Samuel Gunter is the Faith Relations Coordinator at Habitat for Humanity of Wake County. He grew up abroad as the child of missionaries, served as a Peace Corps volunteer and an AmeriCorps member, and has worked in churches as well as faith- and issue-based advocacy organizations. He is a graduate of the University of Texas and Duke Divinity School and is married to Isela Gutierrez.

Jill Shook works as a catalyst to transform communities. She is author of Making Housing Happen: Faith-Based Affordable Housing Models, 2012. She earned degrees from Cal Poly San Luis Obispo, Multnomah School of the Bible, Denver Seminary (MA), and Bakke Graduate School (DMin).

Jill has led teams from UC Berkeley and Harvard to developing countries, and has founded STARS, a tutoring program; Pasadena’s Gun Buyback, and gang prevention initiatives. An adjunct lecturer at Azusa Pacific University, Bakke Graduate University, and Denver Seminary, she is married to Anthony Manousos, a Quaker peace activist.
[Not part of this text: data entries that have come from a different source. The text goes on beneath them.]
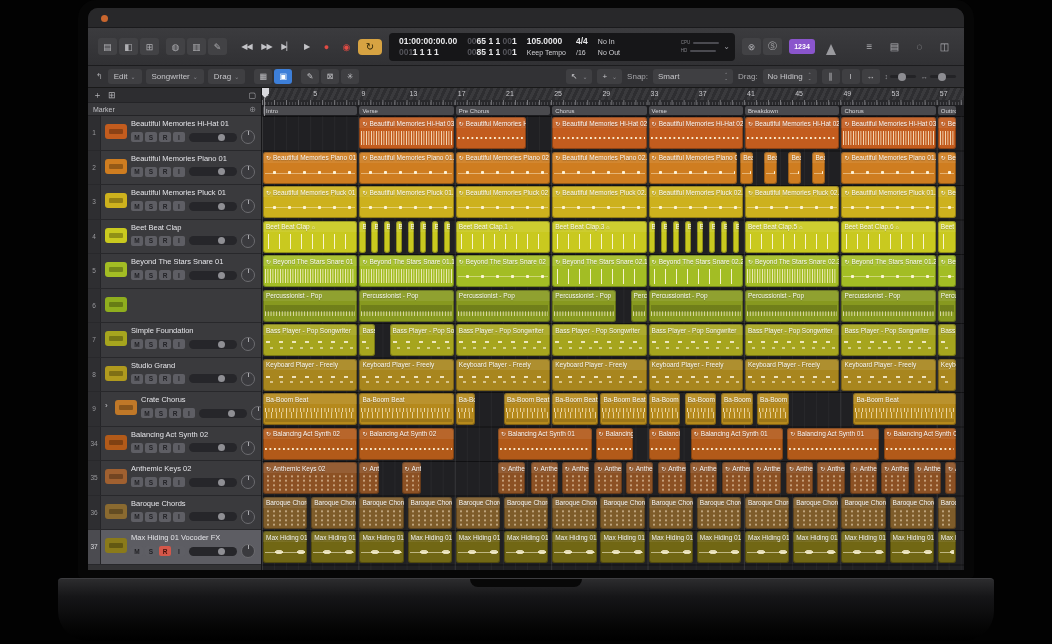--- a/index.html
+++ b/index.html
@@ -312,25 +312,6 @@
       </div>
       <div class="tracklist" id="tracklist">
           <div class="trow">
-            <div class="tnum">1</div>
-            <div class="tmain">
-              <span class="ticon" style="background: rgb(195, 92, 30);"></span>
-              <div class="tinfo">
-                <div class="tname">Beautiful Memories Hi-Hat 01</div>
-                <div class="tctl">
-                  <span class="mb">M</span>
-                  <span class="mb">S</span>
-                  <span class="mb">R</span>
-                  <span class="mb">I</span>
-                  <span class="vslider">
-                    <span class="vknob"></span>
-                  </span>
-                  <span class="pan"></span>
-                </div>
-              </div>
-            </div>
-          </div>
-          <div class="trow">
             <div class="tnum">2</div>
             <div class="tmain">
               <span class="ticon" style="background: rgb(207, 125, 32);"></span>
“Everyone ’Neath Their Vine and Fig Tree”

19 Feb
Anthony Manousos and Jill Shook

Anthony Manousos and Jill Shook

Last Thursday the Whittier Daily News published a commentary written by my husband, Anthony Manousos, and me. We’re thrilled at this chance to share about issues of faith, stewardship, and social justice with the greater Los Angeles community.

We enjoy both co-authoring and co-speaking. In fact, on Sunday we spoke at the Quaker meeting in Santa Monica about each of our books. It was very well received and people were inspired to deeper trust and action. We closed by singing our marriage theme song, based on Micah 4:3-4: “Everyone ’Neath Their Vine and Fig Tree,” which is the article title.

In the commentary, Anthony and I discuss the ways in which we try to live out our beliefs. Among them is my work in affordable housing, based in my view of Jubilee and of justice for all, especially lower-income people.

Here are some excerpts:

Although my wife Jill and I come from very different theological perspectives—I am a liberal Quaker, and she is an Evangelical Christian—we share many core values in common, including a deep concern for God’s creation. We both believe that the “earth is the Lord’s” and we have a responsibility to treat the earth, and all life, as sacred. …

“God’s green earth” begins in our own backyard and local community. Jill and I do what we can to make our lifestyle sustainable. We grow our own organic fruits and vegetables … We have a passive solar system to heat water for our showers. We are installing a solar power system and are using gray water. We hope to reduce our water consumption by 20-25% and electricity bill by 100% within the next year. …

We also advocate for policies that will benefit the poor and the environment. As a member of the Christian Community Development Association—a multi-ethnic, interracial group of Evangelical Christians committed to economic justice—Jill advocates for policies to create walkable, less car-reliant communities that are racially and economically mixed. …

Jill’s views on housing and the environment are grounded in the biblical idea of Jubilee, which means the God is the ultimate owner of all land. She argues for the creation of more community land trusts (CLT) because in a CLT, people own their homes but lease the land. CLTs ensure that housing will remain permanently affordable. Over 200 cities have CTLs that provide affordable housing to low income workers.